Of Spirit and Advocacy

We are now in the season after Pentecost, the season of the Spirit, that enigmatic third person of the Trinity. In Luke the Spirit shows up fifty days after the Resurrection. In John the Spirit shows up Easter evening. But in truth the Spirit is forever on the move. For Israel in the first century the Spirit had grown silent during the brutal occupation of Rome. At Jesus’ resurrection the Spirit for the early Jewish Christians returns empowering their communities for the way ahead. John names the Spirit the Advocate. So for us the modern day spirit-filled, we are to live lives of passionate advocacy.

The theme of this year’s General Convention is Ubuntu, which is a Zulu word that means I in you and you in me. It is a word that calls for intentional community, that we live not for ourselves, but that we live for the good of the whole, something quite counter cultural in the west. Ubuntu is the life of the Spirit, that we become advocates for our brother and sister; that our well being is intimately connected to the well being of the other. We become Advocates for the voiceless of our world, advocates for mercy and compassion; advocates for peace and nonviolence; advocates for justice and dignity. Pentecost, the coming of the Spirit is the very revelation of our vocation, what we are made for: that we live as the community of faith as the Advocate, the incarnation of the Spirit, given to a world in want of saving breath.
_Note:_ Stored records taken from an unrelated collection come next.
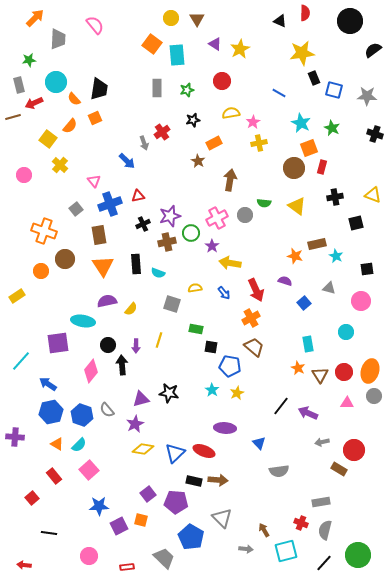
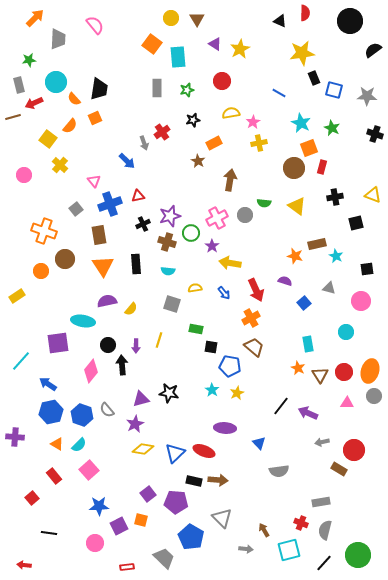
cyan rectangle at (177, 55): moved 1 px right, 2 px down
brown cross at (167, 242): rotated 30 degrees clockwise
cyan semicircle at (158, 273): moved 10 px right, 2 px up; rotated 16 degrees counterclockwise
cyan square at (286, 551): moved 3 px right, 1 px up
pink circle at (89, 556): moved 6 px right, 13 px up
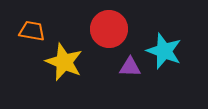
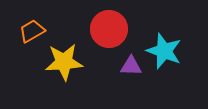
orange trapezoid: rotated 40 degrees counterclockwise
yellow star: rotated 27 degrees counterclockwise
purple triangle: moved 1 px right, 1 px up
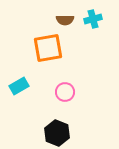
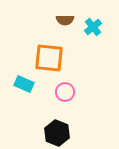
cyan cross: moved 8 px down; rotated 24 degrees counterclockwise
orange square: moved 1 px right, 10 px down; rotated 16 degrees clockwise
cyan rectangle: moved 5 px right, 2 px up; rotated 54 degrees clockwise
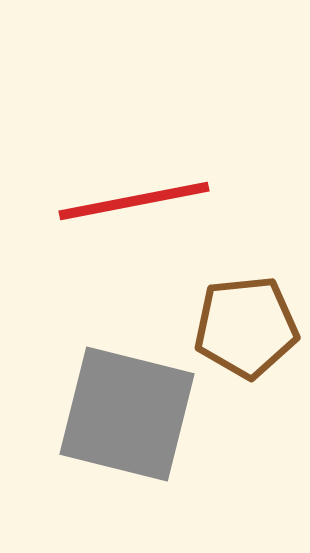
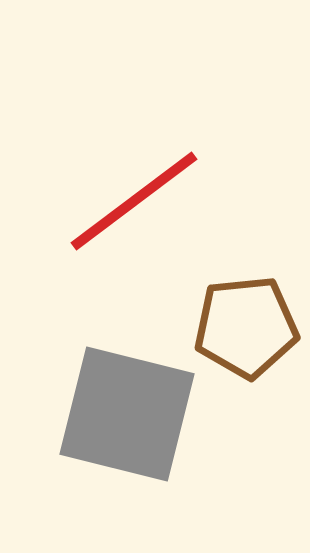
red line: rotated 26 degrees counterclockwise
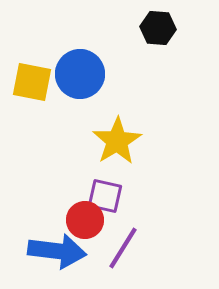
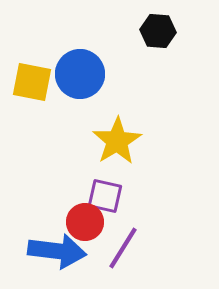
black hexagon: moved 3 px down
red circle: moved 2 px down
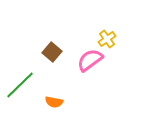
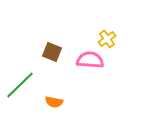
brown square: rotated 18 degrees counterclockwise
pink semicircle: rotated 40 degrees clockwise
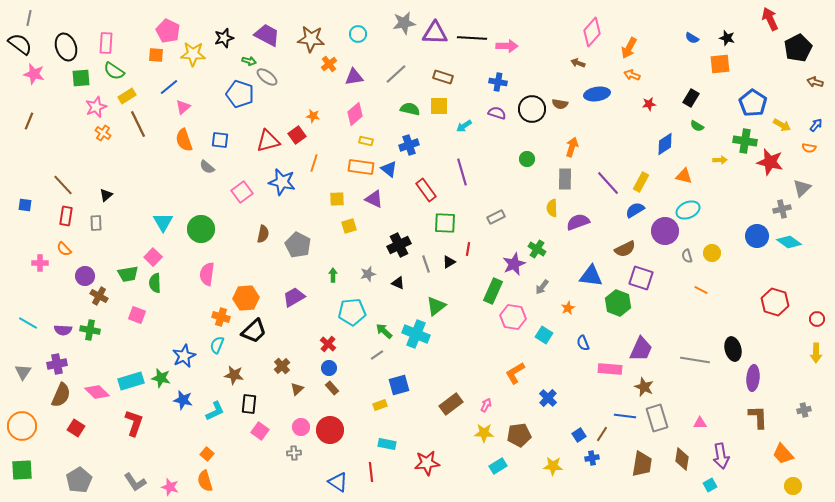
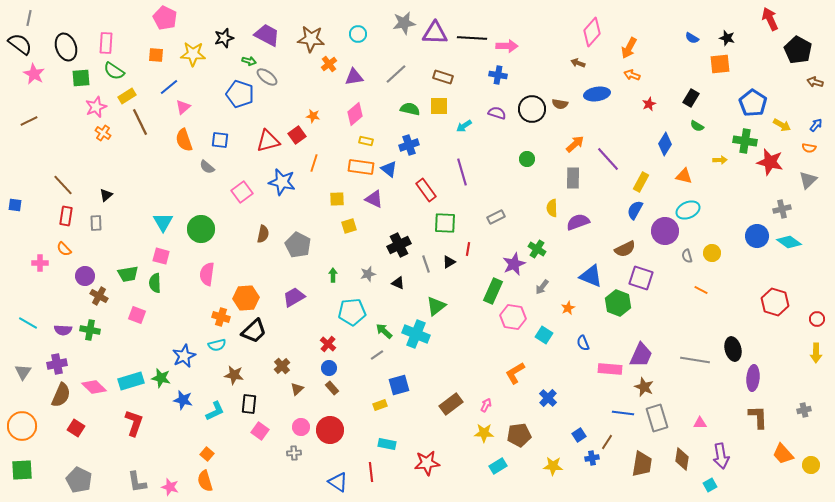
pink pentagon at (168, 31): moved 3 px left, 13 px up
black pentagon at (798, 48): moved 2 px down; rotated 16 degrees counterclockwise
pink star at (34, 74): rotated 15 degrees clockwise
blue cross at (498, 82): moved 7 px up
red star at (649, 104): rotated 16 degrees counterclockwise
brown line at (29, 121): rotated 42 degrees clockwise
brown line at (138, 124): moved 2 px right, 2 px up
blue diamond at (665, 144): rotated 25 degrees counterclockwise
orange arrow at (572, 147): moved 3 px right, 3 px up; rotated 30 degrees clockwise
gray rectangle at (565, 179): moved 8 px right, 1 px up
purple line at (608, 183): moved 24 px up
gray triangle at (802, 188): moved 6 px right, 8 px up
blue square at (25, 205): moved 10 px left
blue semicircle at (635, 210): rotated 30 degrees counterclockwise
pink square at (153, 257): moved 8 px right, 1 px up; rotated 30 degrees counterclockwise
blue triangle at (591, 276): rotated 15 degrees clockwise
cyan semicircle at (217, 345): rotated 126 degrees counterclockwise
purple trapezoid at (641, 349): moved 6 px down
pink diamond at (97, 392): moved 3 px left, 5 px up
blue line at (625, 416): moved 2 px left, 3 px up
brown line at (602, 434): moved 5 px right, 8 px down
gray pentagon at (79, 480): rotated 15 degrees counterclockwise
gray L-shape at (135, 482): moved 2 px right; rotated 25 degrees clockwise
yellow circle at (793, 486): moved 18 px right, 21 px up
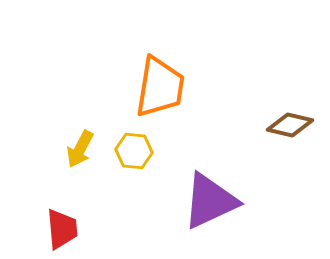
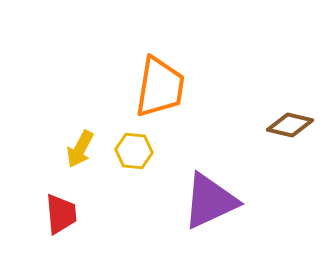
red trapezoid: moved 1 px left, 15 px up
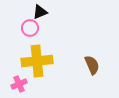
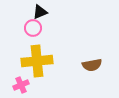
pink circle: moved 3 px right
brown semicircle: rotated 102 degrees clockwise
pink cross: moved 2 px right, 1 px down
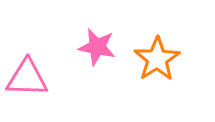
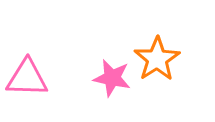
pink star: moved 15 px right, 31 px down
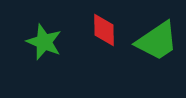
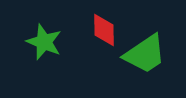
green trapezoid: moved 12 px left, 13 px down
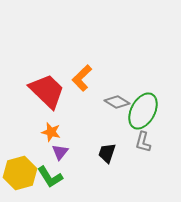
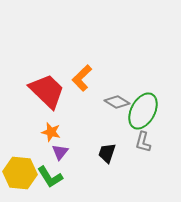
yellow hexagon: rotated 20 degrees clockwise
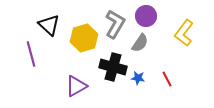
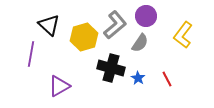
gray L-shape: moved 1 px down; rotated 20 degrees clockwise
yellow L-shape: moved 1 px left, 2 px down
yellow hexagon: moved 1 px up
purple line: rotated 25 degrees clockwise
black cross: moved 2 px left, 1 px down
blue star: rotated 24 degrees clockwise
purple triangle: moved 17 px left
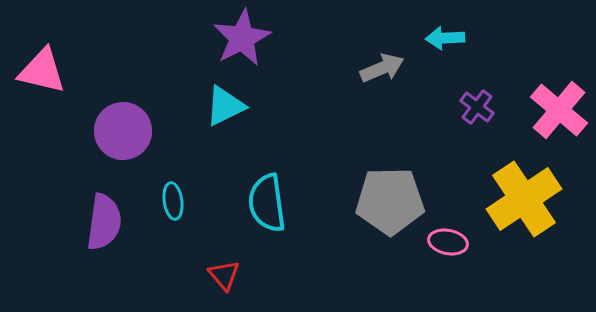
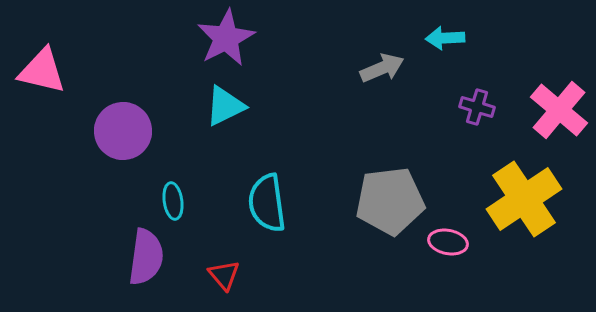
purple star: moved 16 px left
purple cross: rotated 20 degrees counterclockwise
gray pentagon: rotated 6 degrees counterclockwise
purple semicircle: moved 42 px right, 35 px down
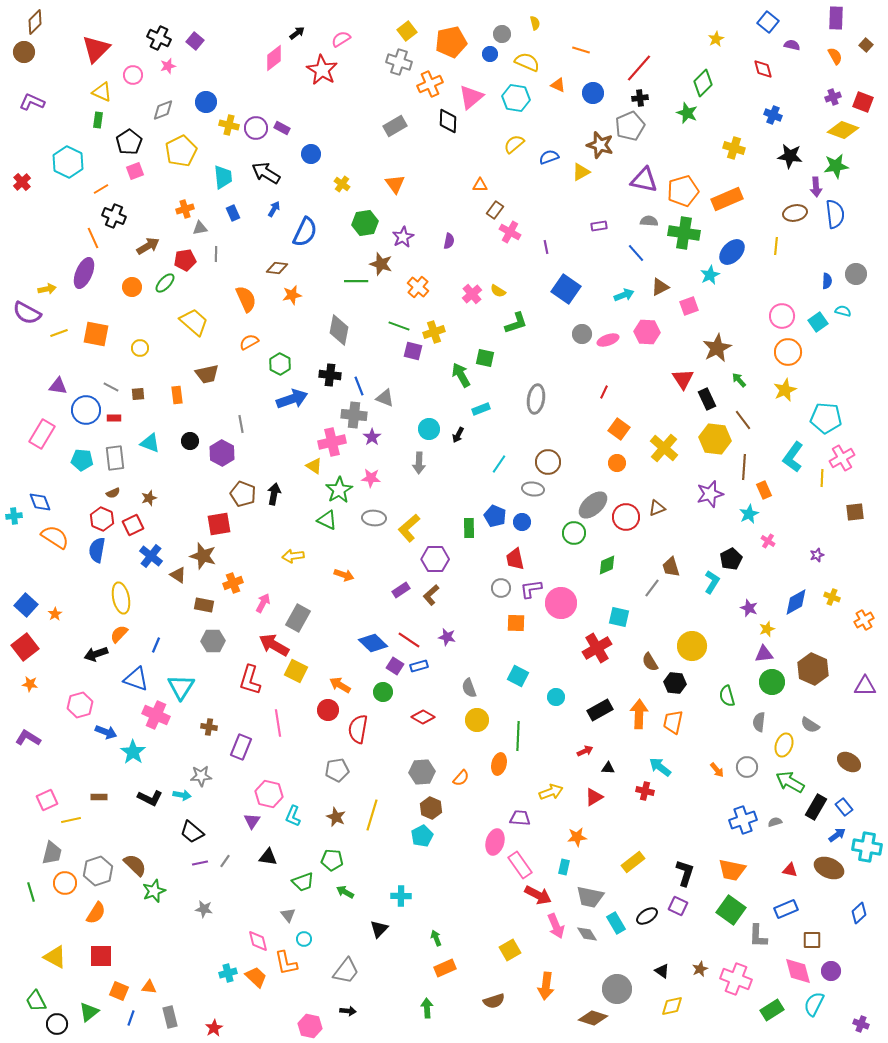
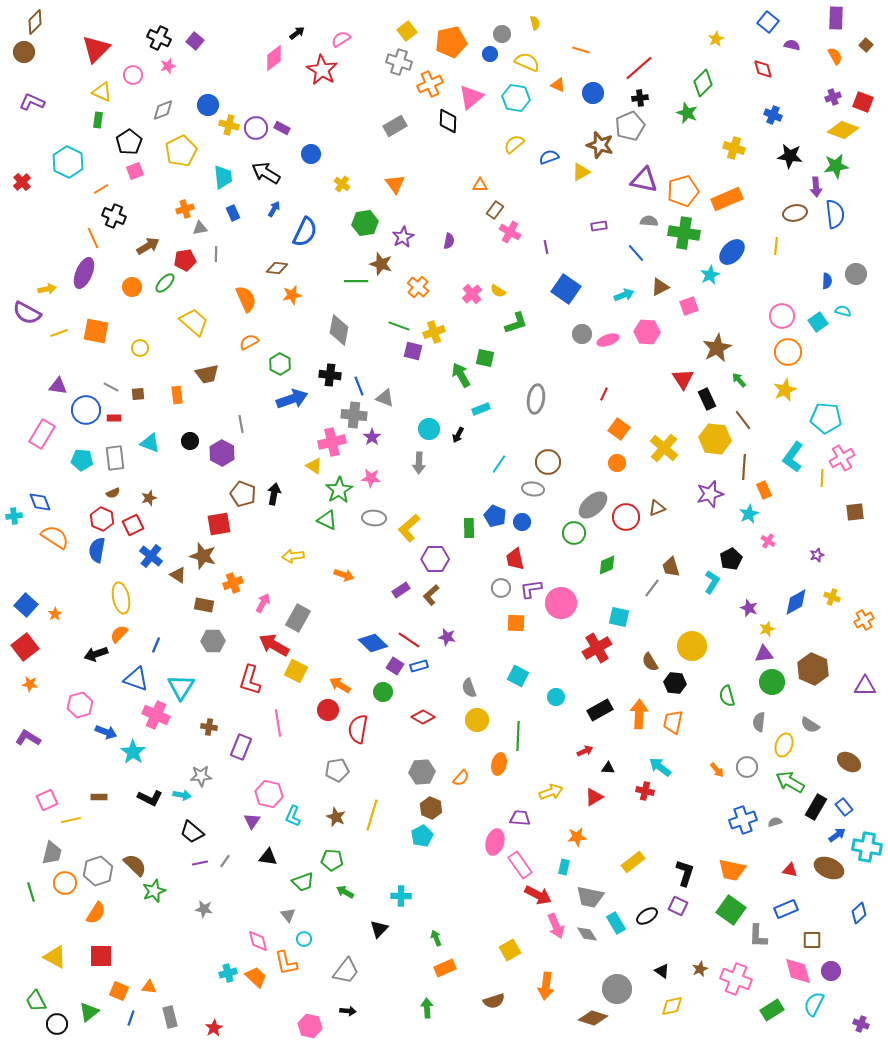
red line at (639, 68): rotated 8 degrees clockwise
blue circle at (206, 102): moved 2 px right, 3 px down
orange square at (96, 334): moved 3 px up
red line at (604, 392): moved 2 px down
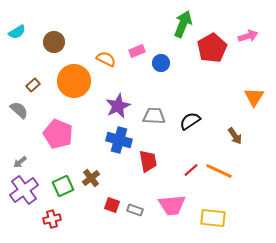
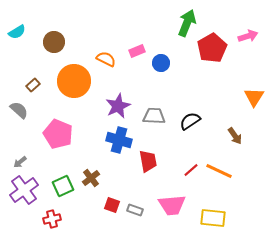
green arrow: moved 4 px right, 1 px up
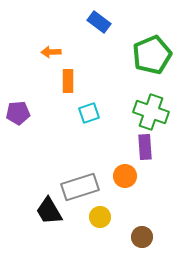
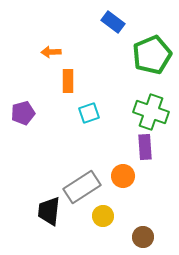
blue rectangle: moved 14 px right
purple pentagon: moved 5 px right; rotated 10 degrees counterclockwise
orange circle: moved 2 px left
gray rectangle: moved 2 px right; rotated 15 degrees counterclockwise
black trapezoid: rotated 36 degrees clockwise
yellow circle: moved 3 px right, 1 px up
brown circle: moved 1 px right
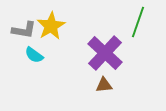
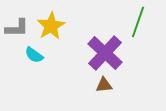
gray L-shape: moved 7 px left, 2 px up; rotated 10 degrees counterclockwise
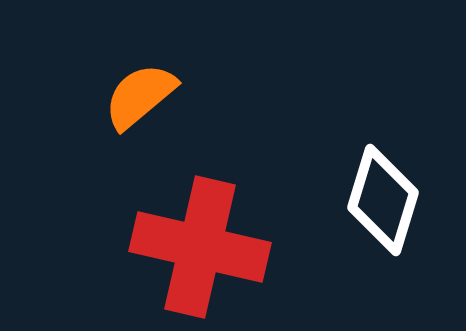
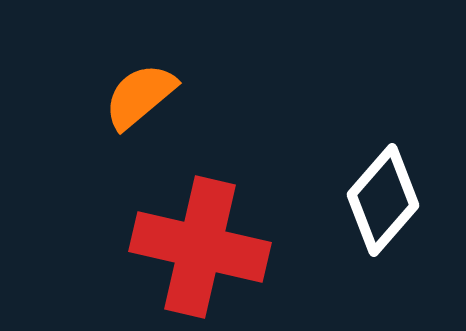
white diamond: rotated 24 degrees clockwise
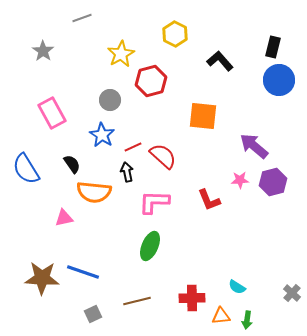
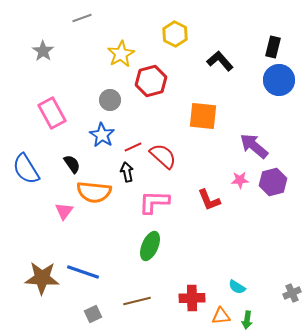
pink triangle: moved 7 px up; rotated 42 degrees counterclockwise
gray cross: rotated 24 degrees clockwise
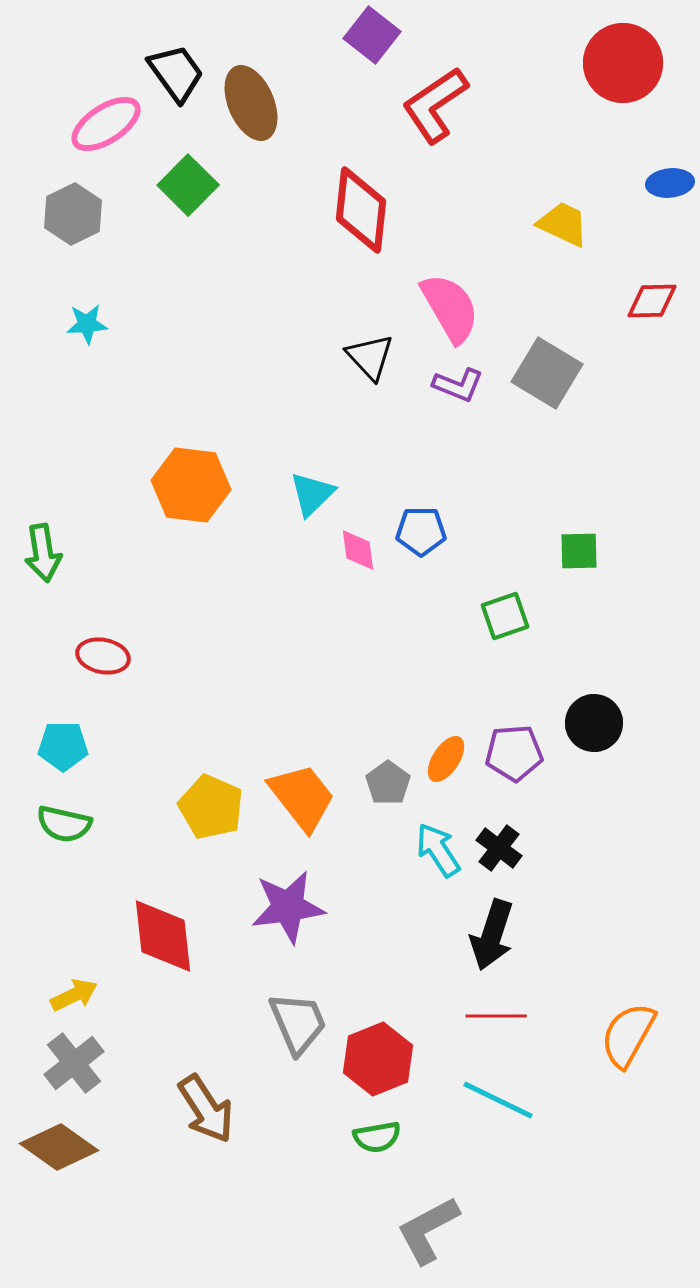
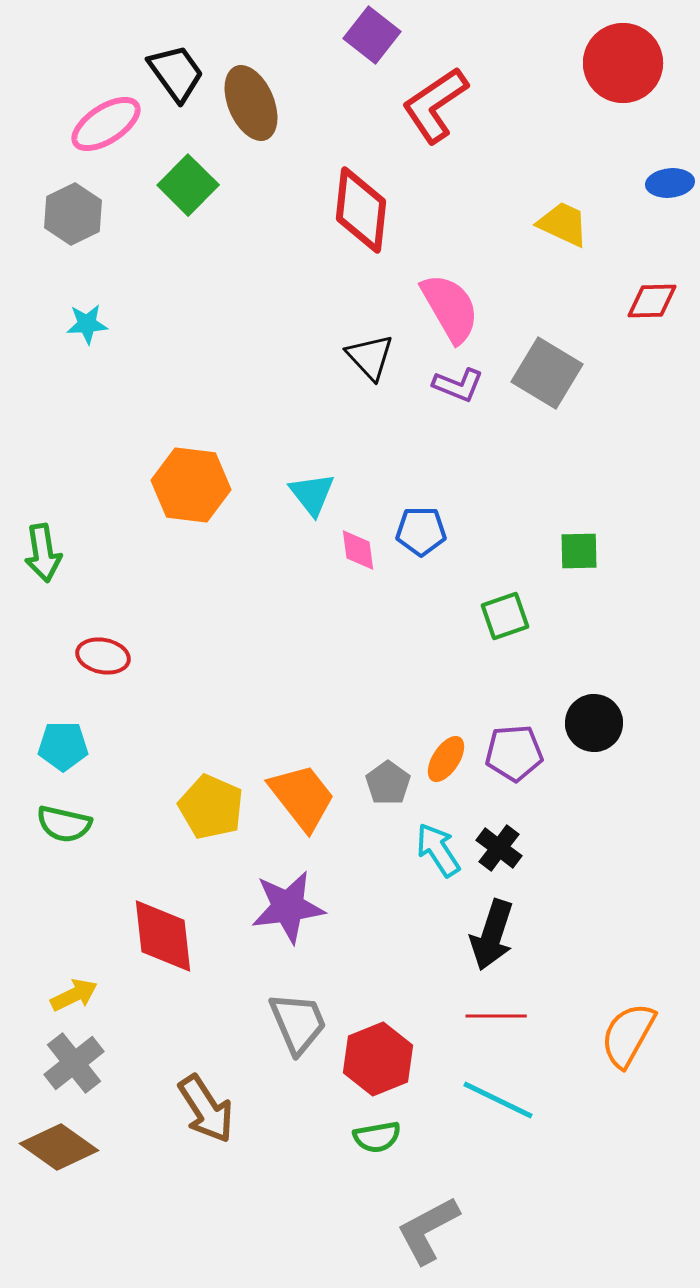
cyan triangle at (312, 494): rotated 24 degrees counterclockwise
This is the same Spirit that moved over the deep in the very beginning, the life force, both matter and energy, wind from the stars, that creates and recreates our world to the tune of an ancient and sacred song. In the Spirit we are co creators with God, we in God and God in us, reconciling the world into the gracious commonweal, that God imagines; we the bearers of God’s imaginative Spirit that lives so that all may live in the new creation that comes as a song in the wind in every act of advocacy for the least of us. We saw in the flesh this Sunday past what the Spirit can do: The Kuot family now has a home all their own through the power of the Spirit…they in us and we in them… Spirit alive and real. The Spirit is no ghost, but flesh and blood, bringing dignity to the beloved of God’s world, and we have proof, do we not?